When she saw us, she started back and a deep flush swept her face. For a few seconds she paused; at such a time a few succeeding seconds seem to lengthen in geometrical progression. The strain upon me, and, as I could easily see, on the Doctor also, relaxed as she spoke:
'Oh, forgive me. I did not know that you were engaged. I was looking for you, Doctor Winchester, to ask you if I might go to bed tonight with safety, as you will be here. I feel so tired and worn out that I fear I may break down; and tonight I would certainly not be of any use.' Doctor Winchester answered heartily:
'Do! Do go to bed by all means, and get a good night's sleep. God knows you want it! I am more than glad you have made the suggestion, for I feared when I saw you tonight that I might have you on my hands as a patient next.'
She gave a sigh of relief, and the tired look seemed to melt from her face. Never shall I forget the deep, earnest look in her great, beautiful black eyes as she said to me:
"You will guard Father tonight, won't you, with Doctor Winchester? I am so anxious about him that every second brings new fears. But I am really worn out; and if I don't get a good sleep, I think I shall go mad. I will change my room for tonight. I'm afraid that if I stay so close to Father's room I shall multiply every sound into a new terror. But, of course, you will have me waked if there be any cause. I shall be in the bedroom of the little suite next the boudoir off the hall.
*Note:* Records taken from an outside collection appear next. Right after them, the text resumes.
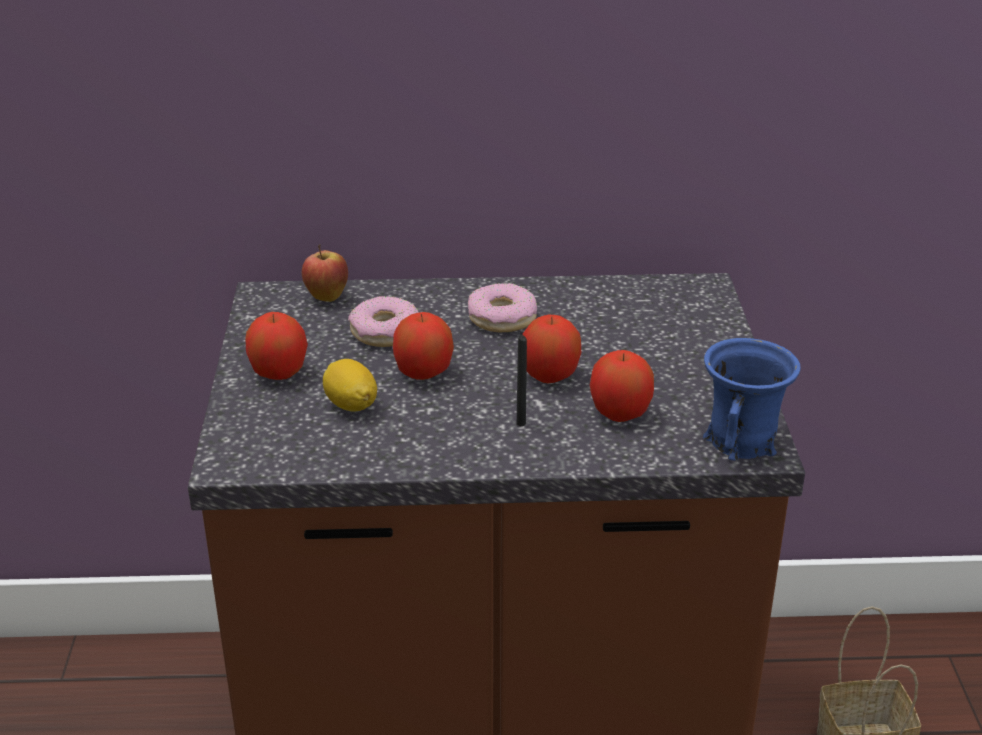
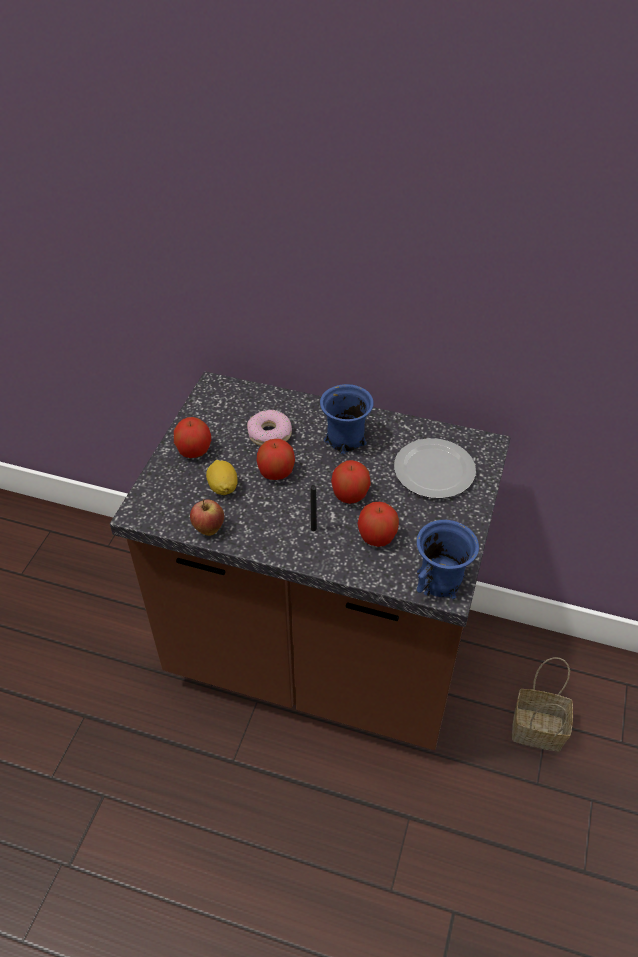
camera: 20 degrees right, 15 degrees up
(326, 297) = (248, 397): apple -> apple (208, 529)
(502, 318) = (344, 440): donut -> blue mug
(653, 327) = (435, 472): none -> plate

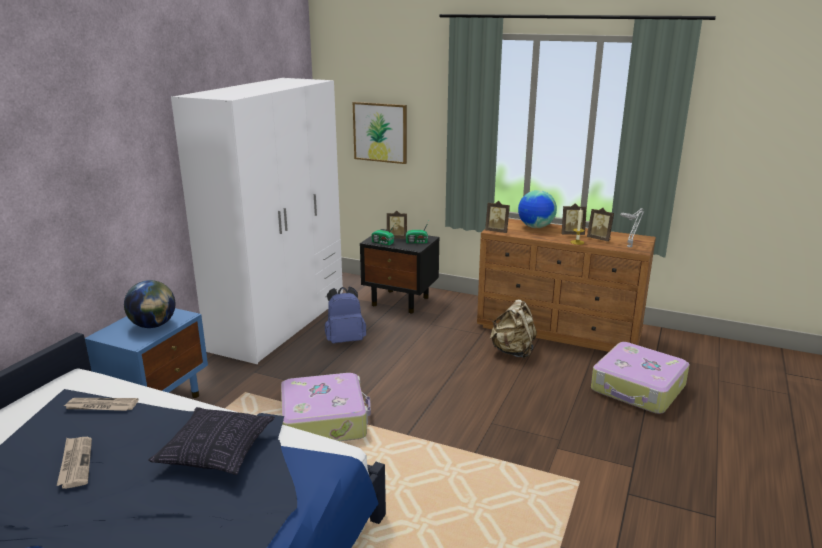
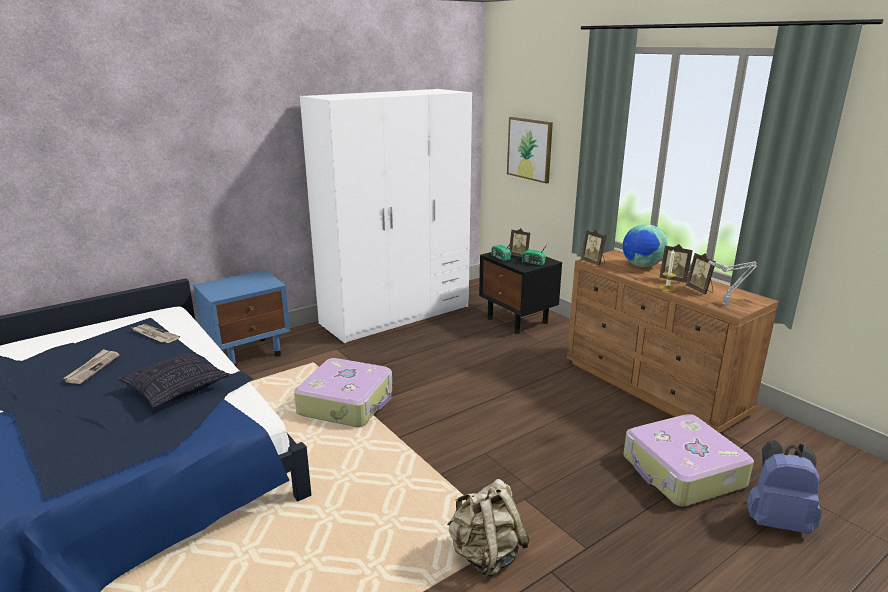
camera: 30 degrees right, 0 degrees up
(153, 325) = (244, 286): globe -> none
(345, 340) = (433, 342): blue backpack -> blue backpack (776, 520)
(513, 351) = (579, 394): beige backpack -> beige backpack (486, 555)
I had those rooms when first I came to live with Father, and I had no care then.... It will be easier to rest there; and perhaps for a few hours I may forget. I shall be all right in the morning. Good-night!'
When I had dosed the door behind her and come back to the little table at which we had been sitting, Doctor Winchester said:
'That poor girl is overwrought to a terrible degree. I am delighted that she is to get a rest. It will be life to her; and in the morning she will be all right. Her nervous system is on the verge of a breakdown. Did you notice how fearfully disturbed she was, and how red she got when she came in and found us talking? An ordinary thing like that, in her own house with her own guests, wouldn't under normal circumstances disturb her!'
I was about to tell him, as an explanation in her defence, how her entrance was a repetition of her finding the Detective and myself alone together earlier in the day, when I remembered that that conversation was so private that even an allusion to it might be awkward in evoking curiosity. So I remained silent.
We stood up to go to the sick-room; but as we took our way through the dimly lighted corridor I could not help thinking, again, and again, and again--ay, and for many a day after--how strange it was that she had interrupted me on two such occasions when touching on such a theme.
There was certainly some strange web of accidents, in whose meshes we were all involved.